** DOCUMENT SECTION **
####

Quotes from Homegoing

Yaa Gyasi ·  300 pages

Rating: (78.2K votes)


“We believe the one who has power. He is the one who gets to write the story. So when you study history, you must ask yourself, Whose story am I missing? Whose voice was suppressed so that this voice could come forth? Once you have figured that out, you must find that story too. From there you get a clearer, yet still imperfect, picture.”
― Yaa Gyasi, quote from Homegoing


“You want to know what weakness is? Weakness is treating someone as though they belong to you. Strength is knowing that everyone belongs to themselves.”
― Yaa Gyasi, quote from Homegoing


“The family is like the forest: if you are outside it is dense; if you are inside you see that each tree has its own position.”
― Yaa Gyasi, quote from Homegoing


“The need to call this thing “good” and this thing “bad,” this thing “white” and this thing “black,” was an impulse that Effia did not understand. In her village, everything was everything. Everything bore the weight of everything else.”
― Yaa Gyasi, quote from Homegoing


“This is the problem of history. We cannot know that which we were not there to see and hear and experience for ourselves. We must rely upon the words of others. Those who were there in the olden days, they told stories to the children so that the children would know, so that the children could tell stories to their children. And so on, and so on.”
― Yaa Gyasi, quote from Homegoing



“You cannot stick a knife in a goat and then say, "now I will remove my knife slowly - so let things be easy and clean; let there be no mess." There will always be blood.”
― Yaa Gyasi, quote from Homegoing


“We are all weak most of the time,' she said finally. 'Look at the baby. Born to his mother, he learns how to eat from her, how to walk, talk, hunt, run. He does not invent new ways. He just continues with the old. This is how we all come to the world, James. Weak and needy, desperate to learn how to be a person.' She smiled at him. 'But if we do not like the person we have learned to be, should we just sit in front of our fufu, doing nothing? I think, James, that maybe it is possible to make a new way.”
― Yaa Gyasi, quote from Homegoing


“Evil begets evil. It grows. It transmutes, so that sometimes you cannot see that the evil in the world began as the evil in your own home. I”
― Yaa Gyasi, quote from Homegoing


“White men get a choice. They get to choose they job, they house. They get to choose to make black babies, then disappear into thin air, like they wasn't never there to begin with, like these black women they slept with or raped done laid on top of themselves and got pregnant. White men get to choose for black men too. Used to sell 'em; now they just send 'em to prison like my daddy, so that they can't be with they kids.”

####

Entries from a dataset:
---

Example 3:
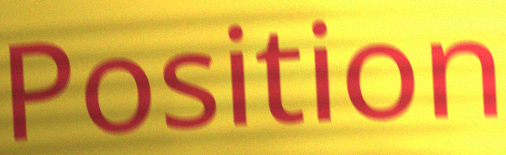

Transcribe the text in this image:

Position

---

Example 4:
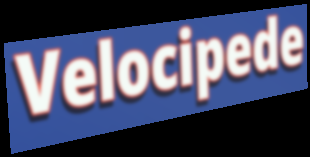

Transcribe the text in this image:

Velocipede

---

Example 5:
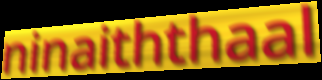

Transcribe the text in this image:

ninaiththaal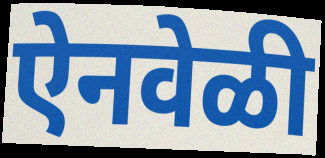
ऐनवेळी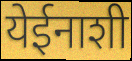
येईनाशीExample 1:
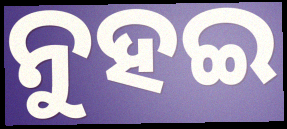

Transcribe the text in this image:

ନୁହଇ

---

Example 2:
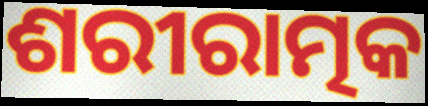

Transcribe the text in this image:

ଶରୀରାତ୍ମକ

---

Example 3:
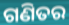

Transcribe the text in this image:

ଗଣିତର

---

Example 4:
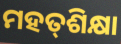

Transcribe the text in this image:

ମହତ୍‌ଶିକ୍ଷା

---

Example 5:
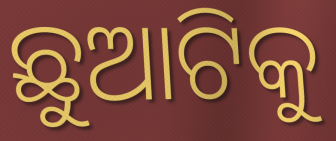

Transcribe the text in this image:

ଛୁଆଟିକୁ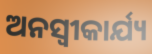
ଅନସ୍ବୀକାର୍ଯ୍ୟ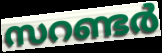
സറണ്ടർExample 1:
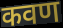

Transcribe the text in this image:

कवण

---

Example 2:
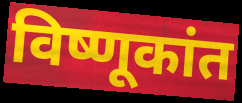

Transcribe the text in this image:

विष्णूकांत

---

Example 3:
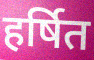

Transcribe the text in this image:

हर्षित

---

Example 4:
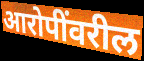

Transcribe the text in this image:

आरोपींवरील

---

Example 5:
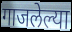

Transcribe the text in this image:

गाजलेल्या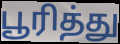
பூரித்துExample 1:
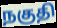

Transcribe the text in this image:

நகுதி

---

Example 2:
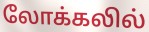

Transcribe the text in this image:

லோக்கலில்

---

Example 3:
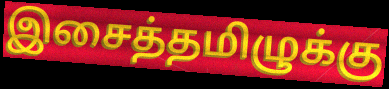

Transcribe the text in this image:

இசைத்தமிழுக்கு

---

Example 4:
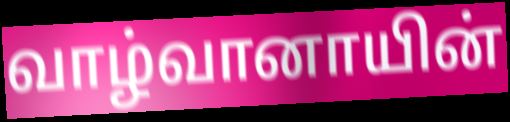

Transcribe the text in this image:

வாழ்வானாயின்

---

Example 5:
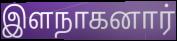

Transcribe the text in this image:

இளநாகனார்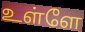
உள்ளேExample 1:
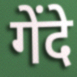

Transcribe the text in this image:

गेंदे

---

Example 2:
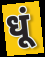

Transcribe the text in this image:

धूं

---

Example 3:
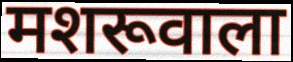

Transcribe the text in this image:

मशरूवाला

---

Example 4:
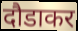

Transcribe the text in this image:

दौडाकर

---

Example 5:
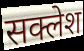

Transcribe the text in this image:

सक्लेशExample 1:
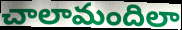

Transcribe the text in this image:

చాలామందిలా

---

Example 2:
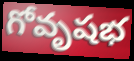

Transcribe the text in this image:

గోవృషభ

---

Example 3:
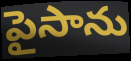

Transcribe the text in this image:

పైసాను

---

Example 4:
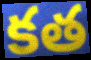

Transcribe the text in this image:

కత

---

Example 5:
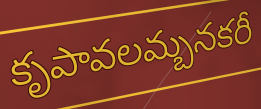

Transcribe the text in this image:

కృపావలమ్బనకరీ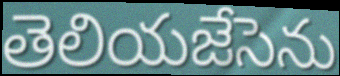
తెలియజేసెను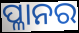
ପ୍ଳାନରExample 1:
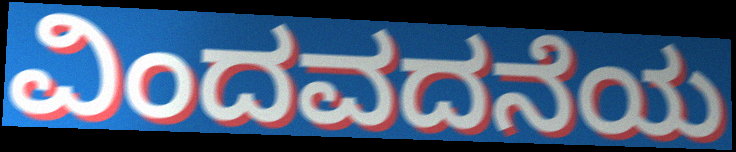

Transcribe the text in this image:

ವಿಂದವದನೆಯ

####

** REQUIRED ACTIONS **
A - Answer these questions using the Homegoing quotations, each answer on its own line and marked (i) to (iii):
(i) How many pages does the page give for the book?
(ii) In the forest comparison, what does a person inside the family see?
(iii) What does the quotation that defines weakness describe as strength?
B - In the Homegoing quotations, shorten the quotation beginning "This is the problem of history" while keeping its main points.
C - From the Homegoing quotations, list every action that the baby is said to learn from his mother.
The entries have no connection to the Homegoing quotations.

** PER-TASK ANSWERS **
A -
(i) 300 pages
(ii) That each tree has its own position.
(iii) Knowing that everyone belongs to themselves.

B - History is limited because we cannot know what we did not see, hear and experience ourselves, so we must rely on others' words. People in the olden days told stories to children so that those children could tell them to their own children, and so on.

C - Eat, walk, talk, hunt, run